The 1950s – Family or Institution
In the 1950s, there were two major alternatives – living at home with family or going to an institution. Families received little if any support from public agencies. Until 1954, for instance, no state health department offered any special services for children with developmental disabilities or their families.
Public welfare services were directed largely to long-term institutional care – orphanages, mental hospitals, public and private institutions for people with developmental disabilities, and nursing homes.
Brown v Board of Education addressed the issue of racial segregation in the schools, but opened the door for the recognition of the right to a free public education. Local parent groups started nursery and day care programs and sheltered workshops.
The emergence of the parent movement in the late 1940s and early 1950s meant that more support was available to families, though in an indirect way.

Photo courtesy Mary Ellen Mark
from Ward 81 by Karen Folger Jacobs)
The horrors of Willowbrook consumed nearly three decades. Geraldo Rivera's investigation led to the class action lawsuit that revealed what really transpired inside this institution.
This is not to say that families were supported adequately. It is only to say that "community services" began to emerge that allowed more families to stay together.
There were few places for their sons and daughters to go during the day. In the 1950s the number of children with developmental disabilities enrolled in special educational classes doubled from the 1940s, and the number of school systems offering such services increased fourfold.

Photo courtesy Caswell Center Archives
Rehabilitation programs for adults were increasingly available in the community.
The major approach to family support in the 1950s was parent counseling. According to the President's Panel on Mental Retardation in 1962, "Parent counseling is now being provided by private physicians, clinic staffs, social workers, nurses, psychologists, and school personnel. Although this service is still in an experimental stage of development, it offers bright prospects for helping parents to meet their social and emotional problems."
The major alternative to life in the family, however, was not in the community.

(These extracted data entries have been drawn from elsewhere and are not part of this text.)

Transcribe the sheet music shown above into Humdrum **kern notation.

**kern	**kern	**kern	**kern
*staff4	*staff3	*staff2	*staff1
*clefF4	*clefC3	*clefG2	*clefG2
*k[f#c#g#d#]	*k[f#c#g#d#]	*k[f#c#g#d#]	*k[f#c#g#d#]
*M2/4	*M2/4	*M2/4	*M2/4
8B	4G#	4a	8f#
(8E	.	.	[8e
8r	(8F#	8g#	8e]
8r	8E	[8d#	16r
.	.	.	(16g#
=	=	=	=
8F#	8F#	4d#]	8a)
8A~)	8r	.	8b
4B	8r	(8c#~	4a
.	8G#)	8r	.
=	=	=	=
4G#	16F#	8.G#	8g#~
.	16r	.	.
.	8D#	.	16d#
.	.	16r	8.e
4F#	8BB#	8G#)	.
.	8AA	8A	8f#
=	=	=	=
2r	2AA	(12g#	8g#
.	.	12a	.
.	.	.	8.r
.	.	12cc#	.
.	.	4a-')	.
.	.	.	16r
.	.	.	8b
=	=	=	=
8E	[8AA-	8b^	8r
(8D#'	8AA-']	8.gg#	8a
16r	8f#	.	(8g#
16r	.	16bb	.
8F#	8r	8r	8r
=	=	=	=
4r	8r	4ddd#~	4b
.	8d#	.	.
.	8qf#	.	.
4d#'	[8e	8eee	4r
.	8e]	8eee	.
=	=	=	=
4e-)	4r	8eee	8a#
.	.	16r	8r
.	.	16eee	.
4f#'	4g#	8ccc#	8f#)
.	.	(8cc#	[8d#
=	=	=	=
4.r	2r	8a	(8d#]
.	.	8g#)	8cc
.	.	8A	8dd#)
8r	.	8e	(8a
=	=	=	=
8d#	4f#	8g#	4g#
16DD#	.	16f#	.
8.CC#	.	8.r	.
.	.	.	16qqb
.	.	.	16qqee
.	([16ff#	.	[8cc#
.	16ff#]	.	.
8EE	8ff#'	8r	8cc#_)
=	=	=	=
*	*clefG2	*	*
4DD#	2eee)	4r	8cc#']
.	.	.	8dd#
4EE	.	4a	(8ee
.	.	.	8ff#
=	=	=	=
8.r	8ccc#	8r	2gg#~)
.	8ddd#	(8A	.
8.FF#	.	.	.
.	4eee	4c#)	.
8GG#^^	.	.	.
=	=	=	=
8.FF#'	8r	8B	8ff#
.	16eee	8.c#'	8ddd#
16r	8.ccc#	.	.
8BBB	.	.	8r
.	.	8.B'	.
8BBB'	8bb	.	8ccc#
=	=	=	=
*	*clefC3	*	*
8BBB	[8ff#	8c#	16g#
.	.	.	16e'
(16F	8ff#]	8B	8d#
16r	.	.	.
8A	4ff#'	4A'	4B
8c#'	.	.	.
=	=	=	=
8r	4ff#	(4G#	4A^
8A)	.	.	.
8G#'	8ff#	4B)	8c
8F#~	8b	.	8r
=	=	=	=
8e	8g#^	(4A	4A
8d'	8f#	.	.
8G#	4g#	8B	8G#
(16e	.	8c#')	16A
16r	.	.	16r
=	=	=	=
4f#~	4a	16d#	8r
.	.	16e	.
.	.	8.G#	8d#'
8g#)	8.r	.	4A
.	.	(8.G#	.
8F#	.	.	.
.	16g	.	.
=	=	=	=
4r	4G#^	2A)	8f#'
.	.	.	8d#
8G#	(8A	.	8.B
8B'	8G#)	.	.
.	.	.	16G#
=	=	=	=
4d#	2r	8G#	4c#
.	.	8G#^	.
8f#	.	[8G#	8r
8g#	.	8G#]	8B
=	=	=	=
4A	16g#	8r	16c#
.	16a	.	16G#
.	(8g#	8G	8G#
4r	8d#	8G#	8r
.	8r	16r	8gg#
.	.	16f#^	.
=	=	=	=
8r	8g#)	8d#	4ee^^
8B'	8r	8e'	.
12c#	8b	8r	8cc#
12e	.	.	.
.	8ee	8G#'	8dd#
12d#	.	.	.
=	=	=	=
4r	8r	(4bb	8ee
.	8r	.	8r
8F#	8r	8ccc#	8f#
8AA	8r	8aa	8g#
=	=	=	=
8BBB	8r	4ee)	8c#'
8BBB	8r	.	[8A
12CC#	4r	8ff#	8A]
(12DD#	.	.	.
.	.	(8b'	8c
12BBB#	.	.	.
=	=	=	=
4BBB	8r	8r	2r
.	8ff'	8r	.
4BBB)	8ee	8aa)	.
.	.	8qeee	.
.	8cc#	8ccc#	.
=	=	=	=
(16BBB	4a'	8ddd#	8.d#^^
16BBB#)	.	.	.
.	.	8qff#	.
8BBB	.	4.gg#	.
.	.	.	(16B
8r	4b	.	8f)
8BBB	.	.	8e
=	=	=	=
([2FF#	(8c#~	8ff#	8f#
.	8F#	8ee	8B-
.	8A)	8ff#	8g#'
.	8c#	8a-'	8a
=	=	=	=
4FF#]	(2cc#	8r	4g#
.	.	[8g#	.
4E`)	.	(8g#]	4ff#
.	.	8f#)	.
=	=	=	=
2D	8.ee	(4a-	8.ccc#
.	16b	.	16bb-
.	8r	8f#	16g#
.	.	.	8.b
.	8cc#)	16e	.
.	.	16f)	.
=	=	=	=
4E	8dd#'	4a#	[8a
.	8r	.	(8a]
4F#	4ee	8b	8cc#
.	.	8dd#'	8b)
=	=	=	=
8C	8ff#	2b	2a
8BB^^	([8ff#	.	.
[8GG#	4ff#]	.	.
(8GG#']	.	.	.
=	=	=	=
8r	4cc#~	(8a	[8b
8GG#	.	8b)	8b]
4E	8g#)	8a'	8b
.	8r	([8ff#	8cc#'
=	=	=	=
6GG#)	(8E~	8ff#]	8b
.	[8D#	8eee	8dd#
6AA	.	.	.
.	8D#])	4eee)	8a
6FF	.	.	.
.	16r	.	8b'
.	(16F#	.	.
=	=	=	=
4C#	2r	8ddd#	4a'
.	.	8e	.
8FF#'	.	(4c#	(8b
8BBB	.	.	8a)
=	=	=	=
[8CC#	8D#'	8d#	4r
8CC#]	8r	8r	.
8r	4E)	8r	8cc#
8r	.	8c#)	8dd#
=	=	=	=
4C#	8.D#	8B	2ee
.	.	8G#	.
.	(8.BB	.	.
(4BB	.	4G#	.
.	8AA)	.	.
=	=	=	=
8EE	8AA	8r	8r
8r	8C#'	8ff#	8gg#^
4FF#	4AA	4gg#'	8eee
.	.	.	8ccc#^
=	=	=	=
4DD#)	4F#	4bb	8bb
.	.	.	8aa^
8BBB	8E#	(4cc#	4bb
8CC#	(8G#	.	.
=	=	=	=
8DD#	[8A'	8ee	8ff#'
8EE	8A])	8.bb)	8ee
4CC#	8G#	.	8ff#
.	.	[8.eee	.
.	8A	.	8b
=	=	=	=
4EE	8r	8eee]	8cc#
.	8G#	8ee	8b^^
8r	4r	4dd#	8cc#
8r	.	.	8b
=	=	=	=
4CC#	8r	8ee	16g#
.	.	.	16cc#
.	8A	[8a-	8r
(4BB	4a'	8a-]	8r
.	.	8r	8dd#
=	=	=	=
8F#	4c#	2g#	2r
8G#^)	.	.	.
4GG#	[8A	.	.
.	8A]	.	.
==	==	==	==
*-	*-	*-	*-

In 1940, approximately 100,000 people lived in institutions.
By 1962, the President's Panel on Mental Retardation reported that approximately 200,000 children and adults lived in residential institutions, mostly at public expense.

Photo courtesy William Bronston, M.D.
Ray Stewart of WOI-TV Ames, Iowa, along with Iowa State University, produced "In Our Care," a 13 week series of documentaries filmed inside Iowa's state institutions. The series won the 1952 National Sylvania Television Award for Production Excellence. Eight films, about 30 minutes each, were selected for posting.
Cerebral Palsy
Cherokee and Mt. Pleasant
Clarinda and Independence
Glenwood State Hospital and School
Polio
Thursday's Child
Woodward State Hospital and School
Some of those institutions operated programs to assist people to leave the institution. Family care situations were established whereby state institutions paid for the room, board and supervision of small groups of former residents.
Group residences were also established in the community. For instance, Vineland State School in New Jersey operated a group residence in Red Bank.
A group of young women worked in the community and lived at the residence. Eventually, Vineland closed the home down because, as Bernie White noted, "there weren't any more mildly retarded residents to send to the facility."